Arriva le jour fatidique. La boule au ventre me donnait envie de partir en courant après avoir vomi le petit-déjeuner que ma mère m’avait forcée à avaler. Les matières se mélangeaient dans ma tête : philo, anglais, latin, maths… histoire-géo. Les sujets d’histoire m’ont glacée. Le seul que je pouvais traiter était celui sur la Commune de Paris pour l’avoir un peu survolé. En géographie, comment dire… mon cœur s’est mis à bondir, mes poumons étaient comme gonflés à l’hélium ! LA MER AU JAPON. L’exposé que j’avais fait quelques semaines auparavant. Je me souvenais parfaitement de tout ce que j’avais rédigé : l’introduction, le développement, la conclusion. J’ai dessiné la carte, comme je l’avais fait deux mois plus tôt, développé son histoire, sa situation géographique, ses ressources économiques… tout. Tout dans le même ordre.

Quand je suis rentrée à la maison, l’air réjoui, maman m’a emmenée dans un salon de thé pour fêter ça. Les autres matières ne s’étaient pas passées comme je l’espérais, mais pas trop mal non plus. J’estimais être dans la moyenne, bassin d’eau tiède dans lequel j’avais toujours barboté jusque-là…

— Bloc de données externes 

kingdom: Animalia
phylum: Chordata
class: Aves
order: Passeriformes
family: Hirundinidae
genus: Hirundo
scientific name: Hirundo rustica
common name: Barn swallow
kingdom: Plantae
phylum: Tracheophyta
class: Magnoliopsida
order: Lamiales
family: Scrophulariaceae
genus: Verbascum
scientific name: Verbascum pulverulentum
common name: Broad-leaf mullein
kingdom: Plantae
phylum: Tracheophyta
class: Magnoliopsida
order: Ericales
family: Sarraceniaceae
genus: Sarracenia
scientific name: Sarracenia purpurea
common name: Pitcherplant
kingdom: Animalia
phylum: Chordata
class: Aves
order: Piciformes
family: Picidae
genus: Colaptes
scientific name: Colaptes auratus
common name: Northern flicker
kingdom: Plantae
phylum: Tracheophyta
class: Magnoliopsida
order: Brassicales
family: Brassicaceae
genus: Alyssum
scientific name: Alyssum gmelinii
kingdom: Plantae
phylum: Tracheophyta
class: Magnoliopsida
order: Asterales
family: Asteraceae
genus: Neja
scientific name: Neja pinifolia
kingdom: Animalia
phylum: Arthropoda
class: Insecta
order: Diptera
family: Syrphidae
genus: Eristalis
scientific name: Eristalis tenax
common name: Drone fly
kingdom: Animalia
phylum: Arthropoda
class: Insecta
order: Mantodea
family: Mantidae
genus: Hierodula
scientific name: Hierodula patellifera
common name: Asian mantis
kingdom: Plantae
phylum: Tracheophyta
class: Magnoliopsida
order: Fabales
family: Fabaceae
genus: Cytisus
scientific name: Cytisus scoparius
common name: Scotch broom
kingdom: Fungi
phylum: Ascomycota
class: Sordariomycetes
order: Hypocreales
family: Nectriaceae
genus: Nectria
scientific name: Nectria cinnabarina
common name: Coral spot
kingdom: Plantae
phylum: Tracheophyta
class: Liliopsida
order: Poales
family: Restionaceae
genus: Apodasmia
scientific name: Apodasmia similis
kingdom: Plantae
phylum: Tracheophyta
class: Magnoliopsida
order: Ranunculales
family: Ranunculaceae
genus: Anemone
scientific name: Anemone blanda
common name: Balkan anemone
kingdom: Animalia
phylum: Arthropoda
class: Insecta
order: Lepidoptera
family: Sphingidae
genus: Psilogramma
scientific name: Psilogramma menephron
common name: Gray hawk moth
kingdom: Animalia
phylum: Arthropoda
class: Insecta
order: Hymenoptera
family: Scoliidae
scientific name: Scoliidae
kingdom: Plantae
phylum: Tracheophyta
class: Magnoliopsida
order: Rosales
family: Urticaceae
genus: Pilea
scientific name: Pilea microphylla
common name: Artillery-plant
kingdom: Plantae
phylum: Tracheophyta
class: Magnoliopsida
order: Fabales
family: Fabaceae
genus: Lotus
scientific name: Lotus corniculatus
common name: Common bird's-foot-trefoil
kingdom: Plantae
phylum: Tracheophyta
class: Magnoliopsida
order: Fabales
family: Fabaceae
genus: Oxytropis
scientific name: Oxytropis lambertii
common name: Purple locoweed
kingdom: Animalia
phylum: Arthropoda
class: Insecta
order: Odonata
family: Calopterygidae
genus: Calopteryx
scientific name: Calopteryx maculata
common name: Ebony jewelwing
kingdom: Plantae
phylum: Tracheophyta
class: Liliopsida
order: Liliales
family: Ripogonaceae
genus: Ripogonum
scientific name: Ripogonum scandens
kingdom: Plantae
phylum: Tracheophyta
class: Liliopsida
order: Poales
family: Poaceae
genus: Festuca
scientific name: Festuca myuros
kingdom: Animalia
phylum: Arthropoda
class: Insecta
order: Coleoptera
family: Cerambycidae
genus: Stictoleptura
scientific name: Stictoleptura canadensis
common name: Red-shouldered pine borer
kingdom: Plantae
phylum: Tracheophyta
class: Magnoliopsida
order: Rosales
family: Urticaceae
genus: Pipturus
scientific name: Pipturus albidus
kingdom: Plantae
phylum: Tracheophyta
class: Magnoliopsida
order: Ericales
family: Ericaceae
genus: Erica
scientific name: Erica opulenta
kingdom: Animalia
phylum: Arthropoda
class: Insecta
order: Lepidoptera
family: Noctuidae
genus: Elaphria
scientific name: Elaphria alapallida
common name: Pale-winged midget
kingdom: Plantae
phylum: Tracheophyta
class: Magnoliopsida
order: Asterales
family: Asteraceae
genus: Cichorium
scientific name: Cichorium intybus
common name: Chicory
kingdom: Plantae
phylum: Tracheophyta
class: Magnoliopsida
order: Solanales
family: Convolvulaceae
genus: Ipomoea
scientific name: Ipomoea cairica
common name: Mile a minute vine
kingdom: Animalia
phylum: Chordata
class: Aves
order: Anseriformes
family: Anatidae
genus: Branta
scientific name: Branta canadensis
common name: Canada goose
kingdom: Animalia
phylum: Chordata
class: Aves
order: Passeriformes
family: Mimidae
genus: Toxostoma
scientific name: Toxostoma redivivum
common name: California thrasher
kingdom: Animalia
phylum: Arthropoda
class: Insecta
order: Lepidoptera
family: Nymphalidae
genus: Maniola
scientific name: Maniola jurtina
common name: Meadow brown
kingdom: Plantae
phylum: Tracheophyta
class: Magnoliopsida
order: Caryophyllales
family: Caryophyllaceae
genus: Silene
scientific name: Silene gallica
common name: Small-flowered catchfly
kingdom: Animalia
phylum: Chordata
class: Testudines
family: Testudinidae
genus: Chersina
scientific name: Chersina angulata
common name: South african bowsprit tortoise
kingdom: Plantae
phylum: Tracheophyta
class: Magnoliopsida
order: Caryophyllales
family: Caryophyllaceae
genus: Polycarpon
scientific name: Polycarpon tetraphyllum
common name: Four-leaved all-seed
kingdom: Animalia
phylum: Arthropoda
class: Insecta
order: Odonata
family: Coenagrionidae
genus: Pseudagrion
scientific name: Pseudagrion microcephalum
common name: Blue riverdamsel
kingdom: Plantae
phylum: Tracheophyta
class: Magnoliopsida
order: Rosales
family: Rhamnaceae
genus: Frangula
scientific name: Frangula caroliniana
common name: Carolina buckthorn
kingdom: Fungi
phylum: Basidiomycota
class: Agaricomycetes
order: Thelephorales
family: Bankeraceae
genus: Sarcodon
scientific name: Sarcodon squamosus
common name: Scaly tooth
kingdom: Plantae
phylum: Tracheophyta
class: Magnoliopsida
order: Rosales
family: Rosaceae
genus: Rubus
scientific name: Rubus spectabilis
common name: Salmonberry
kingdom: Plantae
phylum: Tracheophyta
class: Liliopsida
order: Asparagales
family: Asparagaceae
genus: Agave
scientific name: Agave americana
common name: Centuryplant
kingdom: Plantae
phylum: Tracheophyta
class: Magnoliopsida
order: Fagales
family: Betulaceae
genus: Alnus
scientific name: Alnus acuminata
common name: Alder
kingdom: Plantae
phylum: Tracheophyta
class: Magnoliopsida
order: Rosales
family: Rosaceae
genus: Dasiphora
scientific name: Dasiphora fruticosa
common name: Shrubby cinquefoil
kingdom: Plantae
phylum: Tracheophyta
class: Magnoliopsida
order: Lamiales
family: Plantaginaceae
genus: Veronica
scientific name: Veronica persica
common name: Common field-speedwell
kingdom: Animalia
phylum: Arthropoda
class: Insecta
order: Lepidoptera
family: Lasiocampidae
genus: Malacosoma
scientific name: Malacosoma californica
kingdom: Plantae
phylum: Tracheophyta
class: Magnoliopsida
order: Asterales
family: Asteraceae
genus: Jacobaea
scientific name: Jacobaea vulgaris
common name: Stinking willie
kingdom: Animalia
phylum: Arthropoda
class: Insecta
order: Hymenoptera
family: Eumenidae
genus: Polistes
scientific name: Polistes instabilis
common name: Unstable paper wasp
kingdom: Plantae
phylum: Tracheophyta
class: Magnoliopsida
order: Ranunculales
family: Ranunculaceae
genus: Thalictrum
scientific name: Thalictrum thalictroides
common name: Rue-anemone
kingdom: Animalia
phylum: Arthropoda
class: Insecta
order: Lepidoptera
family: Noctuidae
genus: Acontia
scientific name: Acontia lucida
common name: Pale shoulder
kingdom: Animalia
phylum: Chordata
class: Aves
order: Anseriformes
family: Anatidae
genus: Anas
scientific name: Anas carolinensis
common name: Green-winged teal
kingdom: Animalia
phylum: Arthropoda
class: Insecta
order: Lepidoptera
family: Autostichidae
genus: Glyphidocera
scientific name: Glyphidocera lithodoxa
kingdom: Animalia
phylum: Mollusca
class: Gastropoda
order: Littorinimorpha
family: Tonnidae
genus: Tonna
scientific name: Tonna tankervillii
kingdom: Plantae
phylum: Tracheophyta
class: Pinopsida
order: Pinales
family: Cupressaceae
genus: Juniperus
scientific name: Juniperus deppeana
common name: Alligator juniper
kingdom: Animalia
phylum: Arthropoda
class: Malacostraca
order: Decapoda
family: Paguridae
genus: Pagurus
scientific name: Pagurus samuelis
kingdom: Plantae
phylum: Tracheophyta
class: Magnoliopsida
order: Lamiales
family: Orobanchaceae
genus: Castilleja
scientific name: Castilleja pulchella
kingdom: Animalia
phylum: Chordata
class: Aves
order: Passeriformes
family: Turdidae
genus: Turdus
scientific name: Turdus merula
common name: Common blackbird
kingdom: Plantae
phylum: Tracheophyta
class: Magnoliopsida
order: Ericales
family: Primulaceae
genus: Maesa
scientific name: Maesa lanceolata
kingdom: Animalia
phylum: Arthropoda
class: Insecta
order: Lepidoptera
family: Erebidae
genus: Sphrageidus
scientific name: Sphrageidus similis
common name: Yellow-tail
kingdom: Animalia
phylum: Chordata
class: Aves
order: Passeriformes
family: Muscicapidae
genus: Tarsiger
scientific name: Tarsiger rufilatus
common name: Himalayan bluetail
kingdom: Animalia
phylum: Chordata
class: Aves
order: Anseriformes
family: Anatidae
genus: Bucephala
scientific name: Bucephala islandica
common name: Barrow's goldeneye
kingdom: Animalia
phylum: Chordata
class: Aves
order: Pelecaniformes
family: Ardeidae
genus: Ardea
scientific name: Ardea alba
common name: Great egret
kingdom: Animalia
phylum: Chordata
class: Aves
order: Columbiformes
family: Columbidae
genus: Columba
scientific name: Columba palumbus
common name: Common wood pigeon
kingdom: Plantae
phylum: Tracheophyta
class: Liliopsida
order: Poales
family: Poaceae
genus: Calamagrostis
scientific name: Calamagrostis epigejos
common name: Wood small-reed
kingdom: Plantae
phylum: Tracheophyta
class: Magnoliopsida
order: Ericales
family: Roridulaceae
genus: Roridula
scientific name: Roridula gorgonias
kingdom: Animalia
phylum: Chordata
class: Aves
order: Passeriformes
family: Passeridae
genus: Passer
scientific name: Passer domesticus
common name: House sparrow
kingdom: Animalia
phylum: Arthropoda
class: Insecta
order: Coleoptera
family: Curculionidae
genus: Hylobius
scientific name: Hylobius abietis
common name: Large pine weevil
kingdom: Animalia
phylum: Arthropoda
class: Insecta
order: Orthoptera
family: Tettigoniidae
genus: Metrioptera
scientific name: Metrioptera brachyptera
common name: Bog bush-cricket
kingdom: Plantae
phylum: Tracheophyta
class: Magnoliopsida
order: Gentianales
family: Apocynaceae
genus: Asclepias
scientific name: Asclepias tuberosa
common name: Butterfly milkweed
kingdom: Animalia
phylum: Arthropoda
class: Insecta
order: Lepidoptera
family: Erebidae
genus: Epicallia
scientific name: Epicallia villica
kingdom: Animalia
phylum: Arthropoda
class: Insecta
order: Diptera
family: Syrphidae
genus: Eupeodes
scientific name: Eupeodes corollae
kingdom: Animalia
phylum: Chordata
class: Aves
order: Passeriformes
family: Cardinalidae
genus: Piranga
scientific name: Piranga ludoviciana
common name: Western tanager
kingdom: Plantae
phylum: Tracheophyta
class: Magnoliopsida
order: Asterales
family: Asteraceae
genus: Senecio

Le jour des résultats, elle est venue avec moi. Je me suis d’abord dirigée vers le tableau des repêchages. Je n’y étais pas. Je lui ai envoyé un sourire. Ça voulait dire que l’avais du premier coup ! Je me revois encore parcourir la liste des reçus. De haut en bas, de bas en haut. Dans tous les sens, encore et encore. Je me suis retournée vers ma mère, paniquée. Elle est venue à moi, a parcouru elle aussi les listes dans tous les sens. Je n’y étais pas. J’étais recalée. C’était impossible… c’était une erreur.

Mon ventre s’est tordu. Il n’était plus que douleur. Une douleur violente qui cisaillait mes tripes et électrisait mes veines jusque dans mes terminaisons nerveuses. Tout se mélangeait dans ma tête : la honte, l’échec, le rideau noir qui venait de tomber sur l’avenir que je m’étais tracé, un sentiment terrible d’incompréhension et d’injustice. La colère qui s’empara de moi à la lecture de mes notes, quelques jours plus tard, ne devait plus jamais me quitter. 4/20 en histoire-géo : 8 en histoire, 0 en géographie…

Je n’avais qu’une explication : ma copie était tombée entre les mains de cette sorcière et elle avait reconnu mon exposé et mon écriture. Ma mère était aussi révoltée que moi.

Nous sommes allées au rectorat, avons demandé à voir ma copie et supplié le recteur de la faire corriger à nouveau. Tout a été refusé en bloc. Le ressentiment qui s’empara de moi à ce moment-là était infini. J’aurai sa peau.

***

J’ai bientôt terminé mon service. Je passe les consignes à la collègue qui me relève :

— La colectomie du 115 vient de remonter de la salle de réveil. Elle veut boire. Je lui ai laissé des compresses.

Je lui souhaite bon courage et pars au vestiaire, alourdie par les vagues de haine qui se déversent dans mon ventre.